作業の指示
**A.** 変数について説明した文章では、変数は英語で何と呼ばれていますか。
**B.** 変数について説明した文章を、最後の文の後から書き継いでください。

抜粋した文章
┌────────

第5章 変数とデータ型

5.1 データの入れ物になる変数

プログラムでは、データを取り扱う場合に必ず変数というデータの入れ物を利用します。この変数に入っているデータを出し入れすることで、データに応じた処理を行っていきます。

5.1.1 変数について知っておこう

プログラムが初めての方は、「変数(へんすう)」という言葉を初めて耳にしたのではないでしょうか。言葉の意味をそのまま見ると「へんなかず」となってしまいそうですが、変わった数やおかしな数でもありません。変数は英語で「variable」となりますので、「変化する数」という意味が近いでしょう。
変数は、よく箱に例えられます。では何を入れる箱なのかというと、プログラムの処理で扱うデータを入れる箱になります。

└────────

データ抜粋

┌────────

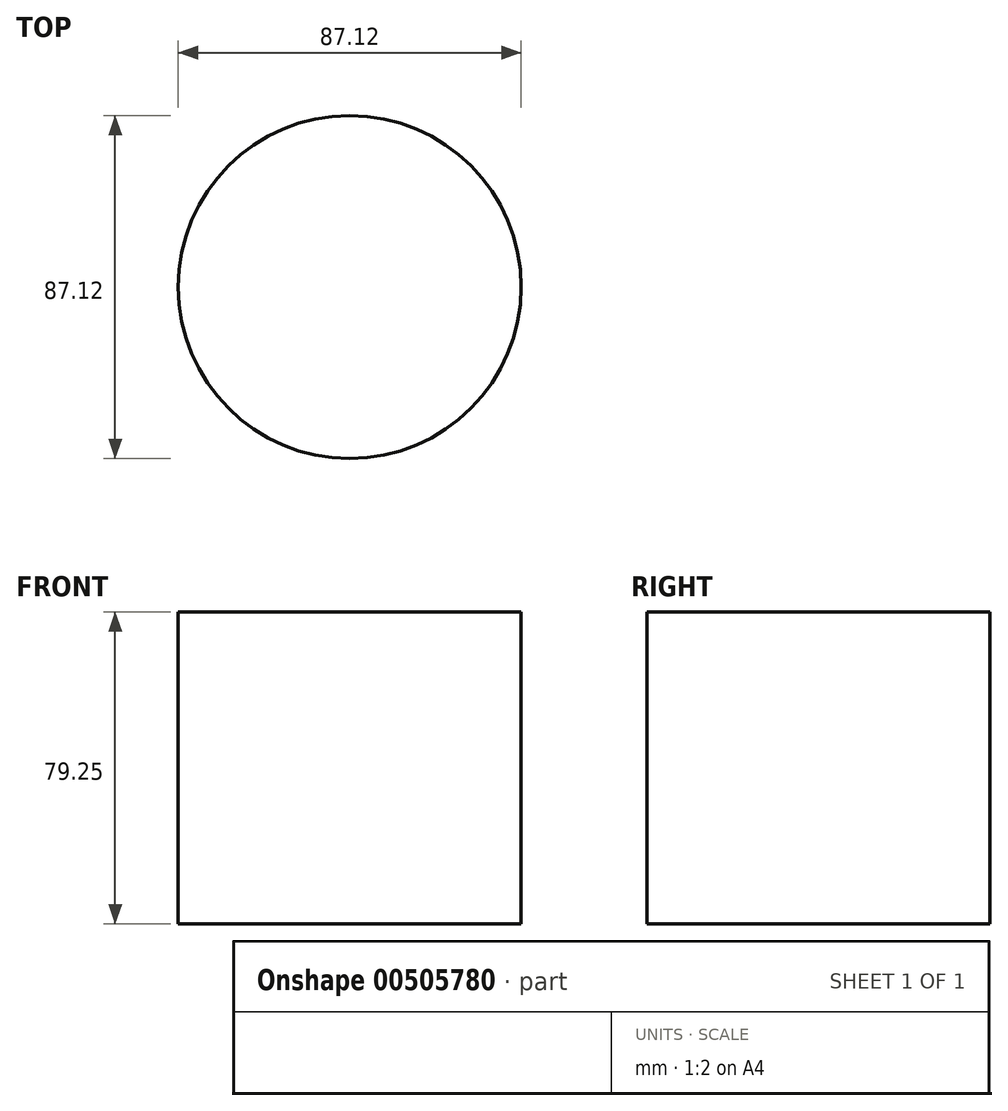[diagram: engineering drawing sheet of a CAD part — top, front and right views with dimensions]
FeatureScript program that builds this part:
annotation { "Feature Type Name" : "Feature", "Feature Type Description" : "" }
export const myFeature = defineFeature(function(context is Context, id is Id, definition is map)
    precondition{}
    {
        {
            var Q0;
            Q0=qCreatedBy(makeId("Top.planeOp"),FACE);
            var sketch = newSketch(context, id + "F0", { "sketchPlane" : qUnion([Q0])});
            skCircle(sketch, "E0", {"center": v(0, 0) * mm, "radius": 43.56 * mm});
            skSolve(sketch);
        }
        {
            var Q0;
            Q0 = qSketchRegion(id + "F0", true);
            extrude(context, id + "F1", {"entities" : qUnion([Q0]), "depth" : 79.25 * mm});
        }
    });
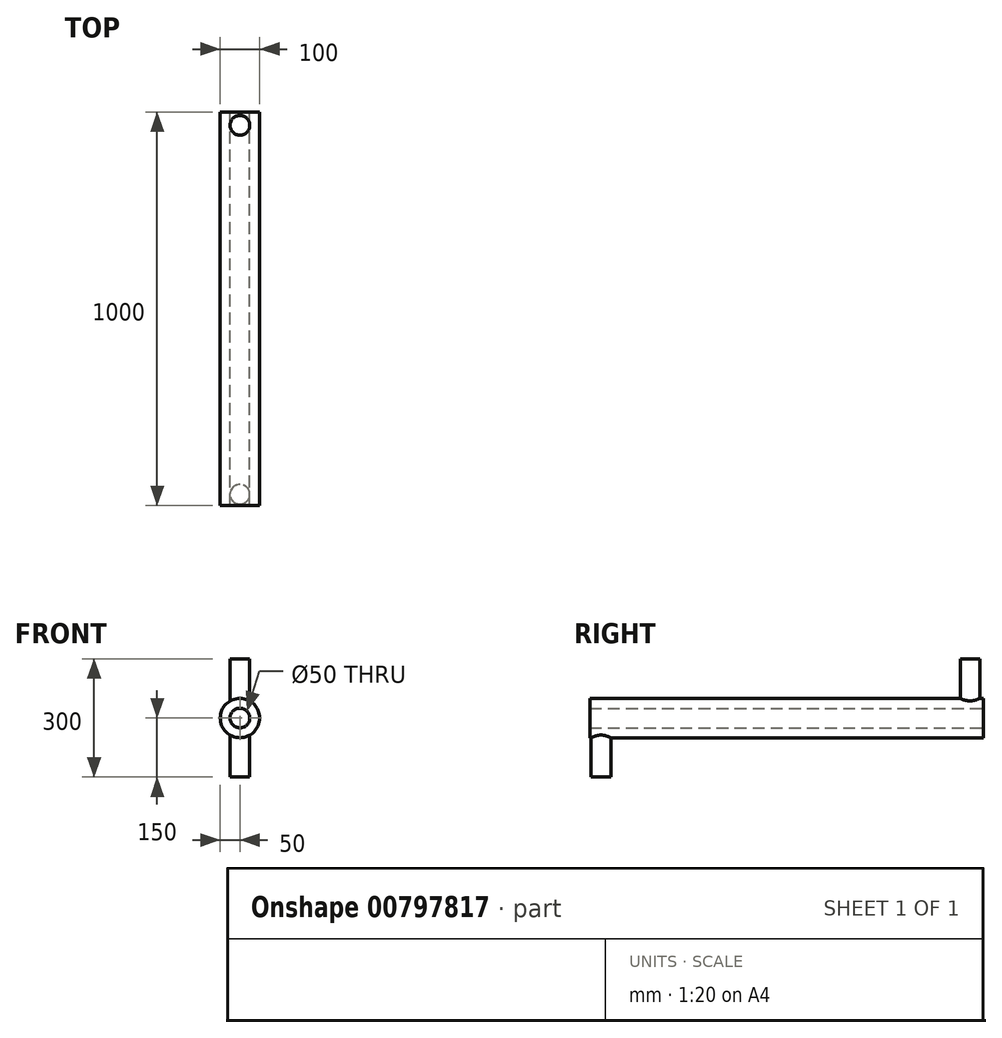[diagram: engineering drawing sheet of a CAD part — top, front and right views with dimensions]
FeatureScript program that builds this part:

└────────

各指示の出力
**A.** 「variable」と呼ばれています。

**B.**
図 5.1.1:データの入れ物変数イメージ

実際のコンピュータの中にこのような箱が用意される訳ではありません。少し難しい話になりますが、コンピュータにはメモリと呼ばれるデータを記憶できるものがあり、プログラムの処理中に扱うデータは、メモリのどこかの領域に保存されます。
プログラムから簡単にデータを扱うために、その領域に名前を付けたものが変数となるのです。変数を利用すると一時的にデータを保存でき、別の場所でもそのデータを何度も使うことが可能になります。

5.1.2 変数の名前の付け方

変数にはプログラマ自身が名前を付けます。次に示すルールにさえ従えば、自由に名前を付けることができます。名前を付けるルールのことを命名規則といいます。

変数の命名規則
  • 変数名の先頭は必ず「$(半角ドル)」で始まる。
  • 使用できる文字は「半角英数字」と「_(アンダーバー)」のみ利用できる。
  • $の後の先頭文字に「数字」は利用できない。
  • 英字の大文字、小文字は「区別される」ので、1文字でも違えば同じ単語名でも利用できる。

上記の命名規則を守り、どのような用途なのかが分かるように分かりやすい名前を変数につけましょう。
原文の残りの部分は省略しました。